Afrique : la chasse aux enfants "sorciers" (UNICEF)
Un nombre alarmant d'exactions à l'encontre d'enfants accusés de sorcellerie dans plusieurs pays d'Afrique de l'Ouest et d'Afrique centrale a été dévoilé par le Fonds des Nations Unies pour l'enfance (UNICEF).
«Les multiples pressions économiques et sociales, y compris les conflits, la pauvreté, l'urbanisation et l'affaiblissement des communautés, ou encore le VIH/Sida sont autant de facteurs qui contribuent à l'augmentation récente du nombre d'accusations de sorcellerie à l'encontre des enfants », a déclaré le conseiller régional pour la protection des enfants de l'UNICEF pour l'Afrique de l'Ouest et du centre, Joachim Theis.
« Ces accusations sont partie intégrante de l'augmentation des abus, de la violence et de la négligence dont sont victimes les enfants et sont la manifestation de profonds problèmes de société.»
L'étude entreprise par le bureau régional de l'Afrique de l'Ouest et du centre de l'UNICEF recense les trajectoires et les témoignages d'enfants accusés de sorcellerie.
Ce sont donc les récits des enfants victimes qui témoignent de leur instrumentalisation parfois criminelle: un enfant raconte avoir accepté de tuer une personne en échange d'un morceau de mangue. Un autre dit avoir tué plusieurs personnes alors qu'il volait avec d'autres "sorcières".
Qu'elle soit physique ou psychologique, la violence qui frappe ces jeunes êtres est extrême. Ce phénomène prend de plus en plus d'ampleur dans les zones urbaines où les garçons sont les premières victimes.
Le rapport établi par le bureau régional de l'Afrique de l'Ouest et du centre de l'UNICEF dresse une liste de profils des enfants les plus exposés aux accusations de sorcellerie et aux abus et violences liés à ces accusations: ainsi être orphelin ou être élevé par un parent éloigné ou encore avoir un tempérament solitaire ou agressif, souffrir d'un handicap physique ou psychologique sont autant de facteurs de risque pour les enfants.
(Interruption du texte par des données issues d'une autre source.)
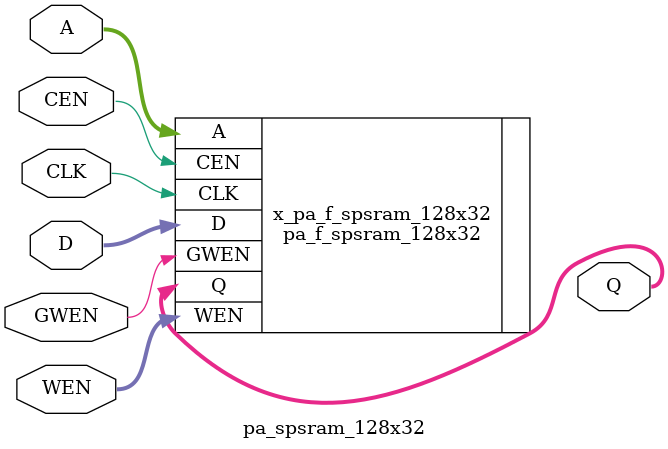
<source format=v>
/*Copyright 2020-2021 T-Head Semiconductor Co., Ltd.

Licensed under the Apache License, Version 2.0 (the "License");
you may not use this file except in compliance with the License.
You may obtain a copy of the License at

    http://www.apache.org/licenses/LICENSE-2.0

Unless required by applicable law or agreed to in writing, software
distributed under the License is distributed on an "AS IS" BASIS,
WITHOUT WARRANTIES OR CONDITIONS OF ANY KIND, either express or implied.
See the License for the specific language governing permissions and
limitations under the License.
*/

// &ModuleBeg; @22
module pa_spsram_128x32(
  A,
  CEN,
  CLK,
  D,
  GWEN,
  Q,
  WEN
);

// &Ports; @23
input   [6 :0]  A;   
input           CEN; 
input           CLK; 
input   [31:0]  D;   
input           GWEN; 
input   [31:0]  WEN; 
output  [31:0]  Q;   

// &Regs; @24

// &Wires; @25
wire    [6 :0]  A;   
wire            CEN; 
wire            CLK; 
wire    [31:0]  D;   
wire            GWEN; 
wire    [31:0]  Q;   
wire    [31:0]  WEN; 


//**********************************************************
//                  Parameter Definition
//**********************************************************
parameter ADDR_WIDTH = 7;
parameter DATA_WIDTH = 32;
parameter WE_WIDTH   = 32;

// &Force("bus","Q",DATA_WIDTH-1,0); @34
// &Force("bus","WEN",WE_WIDTH-1,0); @35
// &Force("bus","A",ADDR_WIDTH-1,0); @36
// &Force("bus","D",DATA_WIDTH-1,0); @37

//  //********************************************************
//  //*                        FPGA memory                   *
//  //********************************************************
//   &Instance("pa_f_spsram_128x32"); @43
pa_f_spsram_128x32  x_pa_f_spsram_128x32 (
  .A    (A   ),
  .CEN  (CEN ),
  .CLK  (CLK ),
  .D    (D   ),
  .GWEN (GWEN),
  .Q    (Q   ),
  .WEN  (WEN )
);

//   &Instance("pa_tsmc_spsram_128x32"); @49
//   &Instance("pa_gsmc_spsram_128x32"); @55

// &ModuleEnd; @71
endmodule



</source>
Lié à des pratiques culturelles traditionnelles, ce phénomène de violence vis-à-vis des enfants est aggravé par une montée en puissance des "pasteurs-prophètes" des Églises pentecôtistes dont certaines font un commerce des souffrances des enfants exposés aux pratiques d'exorcisme qu'elles encouragent.
« Même si les accusations de sorcellerie à l'encontre des enfants sont liées à des causes culturelles ou religieuses, la réponse à ces formes d'abus ne doit pas être différente des réponses que l'on peut apporter aux enfants victimes de violence et de négligence », a souligné Joachim Theis.
« Cette réponse fait partie intégrante d'un système global de réponse et de prévention et comprend la recherche de la compréhension du phénomène et de ses causes ; la protection et les soins aux enfants victimes d'abus ; un travail de sensibilisation, d'éducation et de mobilisation contre les abus à l'encontre des enfants, dans la population, parmi les professionnels et à l'intention des leaders politiques et religieux ; et un travail législatif couplé à une application effective de la loi ».
Aux pays touchés par ce fléau d'accusations de sorcelleries, l'UNICEF recommande d'adopter une série de réformes législatives pour établir une réelle protection juridique des enfants ainsi que leur accès à des services sociaux.